ÉTATS-UNIS : NICOLAS MADURO OFFICIELLEMENT INCULPÉ POUR NARCOTERRORISME, UNE PEINE DE PERPÉTUITÉ ENCOURUE
NEW YORK – Lundi 5 janvier, Nicolas Maduro s’est présenté devant un tribunal fédéral de Manhattan, inculpé par la justice américaine pour des chefs d’accusation particulièrement graves, parmi lesquels le narcoterrorisme, l’une des infractions les plus sévèrement punies du droit fédéral.
Escorté par hélicoptère et les mains liées depuis la prison fédérale de Brooklyn, l’ancien président vénézuélien, vêtu d’une tenue orange et beige, a plaidé non coupable, tout comme son épouse Cilia Flores. Devant le juge Alvin Hellerstein, il a affirmé son innocence en espagnol, par le biais d’un interprète : « Je suis innocent. Je ne suis pas coupable. Je suis encore le président de mon pays. » Interrompu par le magistrat, il s’est contenté de décliner son identité : « Je suis Nicolas Maduro. »
Lors de cette première comparution, strictement procédurale, le couple a été informé de ses droits et des charges retenues contre lui. Nicolas Maduro a demandé à bénéficier d’une assistance consulaire, même si aucune ambassade du Venezuela n’est actuellement opérationnelle aux États-Unis.

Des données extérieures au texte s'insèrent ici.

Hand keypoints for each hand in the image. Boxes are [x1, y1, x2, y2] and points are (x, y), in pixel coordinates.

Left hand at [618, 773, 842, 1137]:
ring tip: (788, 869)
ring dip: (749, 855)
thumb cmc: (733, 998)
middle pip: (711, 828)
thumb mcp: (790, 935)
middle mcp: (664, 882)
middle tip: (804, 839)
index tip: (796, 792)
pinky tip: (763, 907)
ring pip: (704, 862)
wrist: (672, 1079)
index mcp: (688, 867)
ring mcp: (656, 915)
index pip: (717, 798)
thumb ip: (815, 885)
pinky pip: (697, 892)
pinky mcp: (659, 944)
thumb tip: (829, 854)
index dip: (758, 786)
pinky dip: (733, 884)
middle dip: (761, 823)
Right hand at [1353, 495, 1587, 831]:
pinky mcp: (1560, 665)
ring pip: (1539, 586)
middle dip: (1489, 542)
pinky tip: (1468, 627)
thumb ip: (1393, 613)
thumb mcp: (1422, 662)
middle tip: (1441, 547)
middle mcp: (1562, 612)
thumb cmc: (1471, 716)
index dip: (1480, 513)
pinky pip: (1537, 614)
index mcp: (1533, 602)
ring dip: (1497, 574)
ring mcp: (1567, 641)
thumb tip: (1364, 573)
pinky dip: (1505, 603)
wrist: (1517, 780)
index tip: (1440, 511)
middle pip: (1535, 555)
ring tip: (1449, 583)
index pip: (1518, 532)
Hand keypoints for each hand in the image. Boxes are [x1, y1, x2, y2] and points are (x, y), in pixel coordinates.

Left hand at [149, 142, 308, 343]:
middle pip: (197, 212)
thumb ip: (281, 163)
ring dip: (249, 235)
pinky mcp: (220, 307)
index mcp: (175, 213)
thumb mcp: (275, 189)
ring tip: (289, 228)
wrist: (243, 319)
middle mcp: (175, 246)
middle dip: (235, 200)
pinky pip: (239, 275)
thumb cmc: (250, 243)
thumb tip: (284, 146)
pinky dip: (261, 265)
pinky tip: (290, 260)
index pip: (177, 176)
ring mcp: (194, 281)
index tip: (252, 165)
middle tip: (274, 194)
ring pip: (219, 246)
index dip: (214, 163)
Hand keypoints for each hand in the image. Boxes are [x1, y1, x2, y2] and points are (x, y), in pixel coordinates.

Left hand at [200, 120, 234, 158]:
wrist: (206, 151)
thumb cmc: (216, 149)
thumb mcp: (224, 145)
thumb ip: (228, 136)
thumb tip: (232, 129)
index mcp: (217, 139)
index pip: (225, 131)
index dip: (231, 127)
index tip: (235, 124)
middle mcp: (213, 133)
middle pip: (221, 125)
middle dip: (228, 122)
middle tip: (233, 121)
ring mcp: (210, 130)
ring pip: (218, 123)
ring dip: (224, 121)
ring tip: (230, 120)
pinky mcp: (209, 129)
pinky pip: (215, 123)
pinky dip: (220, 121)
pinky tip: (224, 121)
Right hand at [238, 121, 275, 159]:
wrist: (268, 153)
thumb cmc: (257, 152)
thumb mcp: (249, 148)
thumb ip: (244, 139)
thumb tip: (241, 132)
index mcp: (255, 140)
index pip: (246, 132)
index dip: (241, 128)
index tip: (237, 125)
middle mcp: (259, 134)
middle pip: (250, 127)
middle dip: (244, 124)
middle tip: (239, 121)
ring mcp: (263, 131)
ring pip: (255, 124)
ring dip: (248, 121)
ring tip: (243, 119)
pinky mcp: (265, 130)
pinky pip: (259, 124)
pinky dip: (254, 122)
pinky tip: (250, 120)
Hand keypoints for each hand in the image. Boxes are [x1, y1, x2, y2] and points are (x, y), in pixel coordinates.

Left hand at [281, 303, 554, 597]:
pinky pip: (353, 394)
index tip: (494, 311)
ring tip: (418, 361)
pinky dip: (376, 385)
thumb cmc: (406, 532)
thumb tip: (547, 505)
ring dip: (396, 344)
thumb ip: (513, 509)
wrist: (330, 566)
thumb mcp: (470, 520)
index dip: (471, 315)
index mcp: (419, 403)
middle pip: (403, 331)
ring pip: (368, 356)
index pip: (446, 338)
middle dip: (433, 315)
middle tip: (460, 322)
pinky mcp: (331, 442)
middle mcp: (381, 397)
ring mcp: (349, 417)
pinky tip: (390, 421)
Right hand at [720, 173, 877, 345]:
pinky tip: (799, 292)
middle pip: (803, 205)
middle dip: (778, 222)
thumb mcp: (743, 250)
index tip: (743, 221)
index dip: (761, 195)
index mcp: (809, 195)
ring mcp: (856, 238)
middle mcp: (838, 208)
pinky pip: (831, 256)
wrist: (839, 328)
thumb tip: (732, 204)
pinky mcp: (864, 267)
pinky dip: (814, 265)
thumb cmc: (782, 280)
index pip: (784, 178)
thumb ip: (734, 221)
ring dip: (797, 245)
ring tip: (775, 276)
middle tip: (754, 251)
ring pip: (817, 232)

Selon l’acte d’accusation, Nicolas Maduro et Cilia Flores sont poursuivis pour quatre chefs : narcoterrorisme, complot en vue d’importer de la cocaïne aux États-Unis, détention illégale d’armes automatiques et d’explosifs, et complot en vue de détenir ces armes. Les procureurs américains décrivent l’ancien président comme le dirigeant d’un « gouvernement corrompu et illégitime », ayant utilisé le pouvoir de l’État pour « protéger et promouvoir le trafic de drogue ». Washington l’accuse également d’avoir collaboré avec des mouvements de guérilla colombiens et des cartels criminels pour acheminer des tonnes de cocaïne vers les États-Unis.
Le chef d’accusation le plus lourd, celui de narcoterrorisme, est une infraction fédérale introduite dans les années 1980 et renforcée après les attentats du 11 septembre 2001. Elle suppose l’intention délibérée de financer ou soutenir des activités terroristes à travers le trafic de stupéfiants. Fait notable : cette infraction est extraterritoriale et peut s’appliquer à des ressortissants étrangers, même si les faits n’ont pas eu lieu sur le sol américain. En cas de condamnation, Nicolas Maduro encourt la réclusion à perpétuité, voire plusieurs peines cumulées.
À la sortie de la salle d’audience, un opposant politique présent dans le public lui a lancé qu’il « paierait pour ses crimes ». L’ancien président a simplement répondu qu’il ferait tout pour recouvrer sa liberté.
La prochaine audience est fixée au 17 mars. Son avocat, Barry Pollack, s’attend à une procédure « longue et complexe ». Celui de Cilia Flores, Mark Donnelly, a de son côté demandé un examen médical pour sa cliente, blessée lors de son arrestation.
Cette inculpation marque une étape inédite dans les relations déjà tendues entre Washington et Caracas. En attendant son procès, Nicolas Maduro, qui se présente comme un « prisonnier de guerre », reste détenu sous haute surveillance à la prison fédérale de Brooklyn.